DC1. How to implement justice in AI for road safety?
Host: TUD & RHDHV
Objectives:
- To investigate the conditions to achieve both safety and justice on the road through AI
- To embed non-discrimination and inclusiveness in the design of AI technologies for road safety
- To disentangle the role of explainability for justice in AI from the user and the regulatory agency and policy-maker perspectives
Explored from a theoretical perspective within the recruitment at TUD and from a practical perspective (operationalisation on existing tools e.g., the Strategic Road Safety Policy tool, the Flowtrack smart traffic lights system) within the recruitment at RHDHV.
Expected results:
- A new theoretical framework to assess justice on the road, through data justice and attention to VRUs
- A set of recommendations for promoting justice by design, e.g., achieving a better inclusivity of vulnerable or excluded groups (e.g., pedestrians, cyclists, LMICs, women, and low-income households)

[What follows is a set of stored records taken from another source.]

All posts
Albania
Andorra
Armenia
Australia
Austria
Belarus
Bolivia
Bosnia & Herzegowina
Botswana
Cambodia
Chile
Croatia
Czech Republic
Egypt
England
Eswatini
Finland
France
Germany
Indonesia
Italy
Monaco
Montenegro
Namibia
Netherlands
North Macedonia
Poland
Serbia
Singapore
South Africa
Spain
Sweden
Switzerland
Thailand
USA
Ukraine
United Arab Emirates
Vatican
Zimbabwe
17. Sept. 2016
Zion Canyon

- A set of guidelines to design fair data protocols (e.g., data protection, user profiling) and algorithms (e.g., explainability, goal-oriented planning) in the operation stage of AI in road safety
Planned secondment(s):
- TNO-NL, Purpose: to explore the existing experience of TNO on goal-oriented planning for ethical and safe AI in autonomous systems on the road and in other domains.
- RHDHV-RSA, Purpose: international exposure and explore ethical issues of AI in a non-European LMIC (Republic of South Africa). Preliminary agreement with the RHDHV-RSA office.